Watering should be approached in two ways: through direct pot watering and atmospheric humidity. Various factors, including pot size, temperature, and light exposure, influence watering frequency. Mature cattleyas benefit from drying out completely between watering sessions, whereas seedlings necessitate more consistent moisture levels. Assessing the pot's weight can indicate watering needs, with a lighter pot signaling dryness and a heavier one indicating saturation. When in doubt, it's advisable to wait before watering again. Cold water below 50°F can harm plants, as can water softened by salt additives.

Maintaining humidity levels between 50 and 80 percent is vital for cattleyas. Indoors, this can be achieved by placing plants on trays filled with gravel and partially submerged in water to prevent direct contact.

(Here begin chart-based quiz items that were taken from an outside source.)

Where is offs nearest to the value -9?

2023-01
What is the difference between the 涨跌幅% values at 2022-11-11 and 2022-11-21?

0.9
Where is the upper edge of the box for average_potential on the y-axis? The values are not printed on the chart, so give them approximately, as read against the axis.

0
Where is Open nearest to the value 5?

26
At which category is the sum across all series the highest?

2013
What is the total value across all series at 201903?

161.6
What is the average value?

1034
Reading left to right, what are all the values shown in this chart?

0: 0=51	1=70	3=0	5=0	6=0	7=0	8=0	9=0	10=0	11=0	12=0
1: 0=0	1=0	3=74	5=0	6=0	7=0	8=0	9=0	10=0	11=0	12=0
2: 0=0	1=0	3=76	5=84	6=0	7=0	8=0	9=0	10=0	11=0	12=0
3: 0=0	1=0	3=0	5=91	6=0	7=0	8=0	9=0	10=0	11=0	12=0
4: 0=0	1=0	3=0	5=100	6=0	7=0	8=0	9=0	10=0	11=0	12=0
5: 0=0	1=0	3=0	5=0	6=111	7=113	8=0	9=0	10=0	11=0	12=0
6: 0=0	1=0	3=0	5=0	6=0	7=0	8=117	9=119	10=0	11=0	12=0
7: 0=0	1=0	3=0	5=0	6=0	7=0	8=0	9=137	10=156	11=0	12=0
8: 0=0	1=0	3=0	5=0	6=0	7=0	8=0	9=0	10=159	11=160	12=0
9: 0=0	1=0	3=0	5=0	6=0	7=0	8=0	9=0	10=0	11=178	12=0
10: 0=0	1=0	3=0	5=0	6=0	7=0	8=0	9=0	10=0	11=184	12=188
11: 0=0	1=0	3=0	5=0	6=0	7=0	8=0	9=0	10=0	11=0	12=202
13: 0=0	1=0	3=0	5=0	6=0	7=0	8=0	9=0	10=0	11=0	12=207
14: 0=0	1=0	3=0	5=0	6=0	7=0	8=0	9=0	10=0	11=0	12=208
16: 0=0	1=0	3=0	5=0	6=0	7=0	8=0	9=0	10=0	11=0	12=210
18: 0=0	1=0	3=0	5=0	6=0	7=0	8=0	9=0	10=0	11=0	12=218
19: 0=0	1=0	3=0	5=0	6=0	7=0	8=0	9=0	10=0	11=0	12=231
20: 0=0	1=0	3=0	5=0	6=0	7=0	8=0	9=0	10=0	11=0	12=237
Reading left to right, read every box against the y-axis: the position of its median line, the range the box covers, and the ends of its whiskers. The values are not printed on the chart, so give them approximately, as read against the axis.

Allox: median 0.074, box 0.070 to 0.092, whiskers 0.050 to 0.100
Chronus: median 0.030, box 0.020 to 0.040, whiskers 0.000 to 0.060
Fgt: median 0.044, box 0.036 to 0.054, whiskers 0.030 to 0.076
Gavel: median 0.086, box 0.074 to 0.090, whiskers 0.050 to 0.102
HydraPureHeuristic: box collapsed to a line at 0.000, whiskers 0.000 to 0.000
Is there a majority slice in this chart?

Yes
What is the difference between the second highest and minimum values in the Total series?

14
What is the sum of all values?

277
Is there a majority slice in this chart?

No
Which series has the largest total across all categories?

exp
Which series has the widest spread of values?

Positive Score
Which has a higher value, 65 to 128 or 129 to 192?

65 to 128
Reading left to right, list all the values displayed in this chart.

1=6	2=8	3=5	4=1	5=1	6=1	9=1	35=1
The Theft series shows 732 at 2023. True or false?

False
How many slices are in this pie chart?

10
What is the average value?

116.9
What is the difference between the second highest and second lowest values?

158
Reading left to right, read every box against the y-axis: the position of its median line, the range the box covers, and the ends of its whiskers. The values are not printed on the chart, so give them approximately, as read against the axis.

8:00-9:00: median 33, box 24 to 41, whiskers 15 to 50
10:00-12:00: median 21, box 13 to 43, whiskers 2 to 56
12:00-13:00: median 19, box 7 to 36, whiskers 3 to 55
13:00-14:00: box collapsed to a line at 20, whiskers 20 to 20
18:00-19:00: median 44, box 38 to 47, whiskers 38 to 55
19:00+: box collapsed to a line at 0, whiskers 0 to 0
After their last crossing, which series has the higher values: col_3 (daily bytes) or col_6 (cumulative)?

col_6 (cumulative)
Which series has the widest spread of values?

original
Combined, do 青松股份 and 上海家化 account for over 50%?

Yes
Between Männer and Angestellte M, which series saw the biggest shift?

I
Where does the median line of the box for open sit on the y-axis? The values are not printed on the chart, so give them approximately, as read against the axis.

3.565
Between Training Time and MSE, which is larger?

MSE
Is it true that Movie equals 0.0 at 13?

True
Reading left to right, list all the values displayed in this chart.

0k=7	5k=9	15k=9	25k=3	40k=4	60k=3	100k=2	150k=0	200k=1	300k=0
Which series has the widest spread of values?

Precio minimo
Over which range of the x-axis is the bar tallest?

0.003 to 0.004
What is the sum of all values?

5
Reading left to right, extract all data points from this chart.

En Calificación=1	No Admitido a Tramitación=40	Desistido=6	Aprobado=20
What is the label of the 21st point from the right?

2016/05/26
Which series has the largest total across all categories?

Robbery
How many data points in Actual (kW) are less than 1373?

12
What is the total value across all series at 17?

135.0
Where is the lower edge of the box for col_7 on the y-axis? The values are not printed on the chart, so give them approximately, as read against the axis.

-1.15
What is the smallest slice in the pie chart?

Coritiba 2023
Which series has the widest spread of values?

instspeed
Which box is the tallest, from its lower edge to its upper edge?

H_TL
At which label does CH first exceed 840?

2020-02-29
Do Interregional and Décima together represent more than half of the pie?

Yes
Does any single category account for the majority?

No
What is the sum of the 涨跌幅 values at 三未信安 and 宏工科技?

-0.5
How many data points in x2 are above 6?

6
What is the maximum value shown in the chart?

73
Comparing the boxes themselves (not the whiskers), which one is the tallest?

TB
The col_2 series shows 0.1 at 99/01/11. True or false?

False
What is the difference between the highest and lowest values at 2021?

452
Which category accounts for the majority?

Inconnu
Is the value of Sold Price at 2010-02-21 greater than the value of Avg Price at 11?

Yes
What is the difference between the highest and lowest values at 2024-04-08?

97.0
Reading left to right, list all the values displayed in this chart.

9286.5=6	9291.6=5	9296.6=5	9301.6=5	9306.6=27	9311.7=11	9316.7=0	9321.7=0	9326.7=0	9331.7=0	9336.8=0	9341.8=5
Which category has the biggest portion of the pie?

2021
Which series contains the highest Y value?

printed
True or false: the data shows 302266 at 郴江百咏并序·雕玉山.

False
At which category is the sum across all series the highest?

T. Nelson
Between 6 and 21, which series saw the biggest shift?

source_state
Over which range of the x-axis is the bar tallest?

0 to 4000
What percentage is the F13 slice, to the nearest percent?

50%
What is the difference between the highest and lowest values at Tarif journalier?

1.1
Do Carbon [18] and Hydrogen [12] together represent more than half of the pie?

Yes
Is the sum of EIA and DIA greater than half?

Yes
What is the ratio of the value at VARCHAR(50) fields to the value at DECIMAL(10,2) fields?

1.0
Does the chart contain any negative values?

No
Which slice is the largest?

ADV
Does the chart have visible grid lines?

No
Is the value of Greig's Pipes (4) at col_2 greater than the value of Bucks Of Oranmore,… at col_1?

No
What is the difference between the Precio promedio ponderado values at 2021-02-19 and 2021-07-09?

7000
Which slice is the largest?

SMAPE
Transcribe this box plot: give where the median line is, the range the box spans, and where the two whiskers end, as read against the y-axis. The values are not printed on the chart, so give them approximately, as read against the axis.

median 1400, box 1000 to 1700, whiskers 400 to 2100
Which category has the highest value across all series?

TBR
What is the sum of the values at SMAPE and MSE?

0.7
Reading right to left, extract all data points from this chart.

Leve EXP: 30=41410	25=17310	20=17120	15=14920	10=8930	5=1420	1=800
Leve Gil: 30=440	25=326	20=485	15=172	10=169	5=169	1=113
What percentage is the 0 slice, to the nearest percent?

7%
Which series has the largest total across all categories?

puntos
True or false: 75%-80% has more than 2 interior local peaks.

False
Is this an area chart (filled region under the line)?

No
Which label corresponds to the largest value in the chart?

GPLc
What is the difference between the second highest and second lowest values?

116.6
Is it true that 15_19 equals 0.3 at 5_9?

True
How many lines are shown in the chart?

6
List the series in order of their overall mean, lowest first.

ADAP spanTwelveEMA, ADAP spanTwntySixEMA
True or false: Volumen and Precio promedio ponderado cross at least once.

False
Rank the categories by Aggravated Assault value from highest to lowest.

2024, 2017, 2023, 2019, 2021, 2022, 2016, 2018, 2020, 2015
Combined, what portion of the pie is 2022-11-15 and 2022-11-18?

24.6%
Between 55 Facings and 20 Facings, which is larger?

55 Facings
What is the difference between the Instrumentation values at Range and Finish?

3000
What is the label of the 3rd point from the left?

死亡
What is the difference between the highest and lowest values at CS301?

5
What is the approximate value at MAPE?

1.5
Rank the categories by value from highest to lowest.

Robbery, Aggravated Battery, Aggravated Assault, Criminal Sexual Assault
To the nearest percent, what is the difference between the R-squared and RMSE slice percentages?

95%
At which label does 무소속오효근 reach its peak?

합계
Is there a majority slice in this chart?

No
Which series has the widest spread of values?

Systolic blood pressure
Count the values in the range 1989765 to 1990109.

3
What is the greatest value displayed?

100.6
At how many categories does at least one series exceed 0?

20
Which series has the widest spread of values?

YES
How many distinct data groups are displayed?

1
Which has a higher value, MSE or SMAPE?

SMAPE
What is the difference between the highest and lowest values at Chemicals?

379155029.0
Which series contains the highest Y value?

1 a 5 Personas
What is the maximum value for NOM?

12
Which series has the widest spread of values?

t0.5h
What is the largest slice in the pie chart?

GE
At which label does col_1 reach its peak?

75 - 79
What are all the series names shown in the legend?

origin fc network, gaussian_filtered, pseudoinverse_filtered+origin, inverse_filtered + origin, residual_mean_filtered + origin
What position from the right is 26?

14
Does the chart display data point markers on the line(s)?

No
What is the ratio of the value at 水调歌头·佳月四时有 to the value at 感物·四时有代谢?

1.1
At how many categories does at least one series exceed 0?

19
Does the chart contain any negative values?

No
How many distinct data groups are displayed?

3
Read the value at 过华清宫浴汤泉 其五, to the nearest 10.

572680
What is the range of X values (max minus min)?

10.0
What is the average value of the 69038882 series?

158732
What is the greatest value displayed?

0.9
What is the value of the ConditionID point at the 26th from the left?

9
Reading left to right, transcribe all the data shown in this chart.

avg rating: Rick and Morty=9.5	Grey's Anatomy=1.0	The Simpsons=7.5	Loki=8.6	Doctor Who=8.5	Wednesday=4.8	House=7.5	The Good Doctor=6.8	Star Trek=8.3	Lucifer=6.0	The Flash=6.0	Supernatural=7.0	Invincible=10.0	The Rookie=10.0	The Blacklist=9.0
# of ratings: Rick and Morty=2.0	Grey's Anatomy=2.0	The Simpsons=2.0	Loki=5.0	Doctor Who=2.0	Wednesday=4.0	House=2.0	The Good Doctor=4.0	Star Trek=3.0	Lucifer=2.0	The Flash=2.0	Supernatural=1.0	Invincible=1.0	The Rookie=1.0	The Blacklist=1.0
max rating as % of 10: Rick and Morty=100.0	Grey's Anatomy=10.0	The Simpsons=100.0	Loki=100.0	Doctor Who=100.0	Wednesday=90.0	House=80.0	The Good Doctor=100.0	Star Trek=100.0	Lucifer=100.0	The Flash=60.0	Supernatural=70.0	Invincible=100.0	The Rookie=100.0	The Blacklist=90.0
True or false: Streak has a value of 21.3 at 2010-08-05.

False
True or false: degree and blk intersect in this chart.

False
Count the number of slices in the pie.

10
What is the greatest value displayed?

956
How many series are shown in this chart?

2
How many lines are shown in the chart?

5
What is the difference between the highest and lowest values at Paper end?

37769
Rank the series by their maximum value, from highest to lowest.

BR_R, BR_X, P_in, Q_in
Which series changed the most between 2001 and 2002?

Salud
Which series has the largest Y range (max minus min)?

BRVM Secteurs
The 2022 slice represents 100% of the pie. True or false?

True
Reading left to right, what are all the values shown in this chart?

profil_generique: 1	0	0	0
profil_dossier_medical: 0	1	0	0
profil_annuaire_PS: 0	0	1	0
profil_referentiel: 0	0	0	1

Adequate air circulation is crucial to prevent fungal or bacterial diseases, particularly in high-humidity or cooler environments. In a greenhouse, humidity levels can be augmented using a humidifier, while evaporative cooling simultaneously increases humidity and cools the air.

Fertilization should occur on a regular basis, employing a high-nitrogen formulation (such as 30-10-10) in fir bark or a balanced fertilizer. During active growth periods, fertilize plants at least every two weeks; during dormant phases, fertilize monthly. Alternatively, fertilizer can be applied at a quarter of the recommended dilution with each watering session. Monthly flushing with clear water helps prevent fertilizer salt buildup.

Repotting becomes necessary when plant rhizomes extend beyond the pot edges or when the potting medium deteriorates, typically every two to three years. Repot just before new roots emerge from the rhizome, after flowering, or in spring. Mature cattleyas are typically potted in coarser material compared to seedlings. Division should occur only when a plant has at least six mature pseudobulbs, with three to five pseudobulbs per division. Choose a pot that accommodates approximately two years of growth, placing firm live roots against one side and filling with medium. Maintain humidity and shade until new root growth is observed.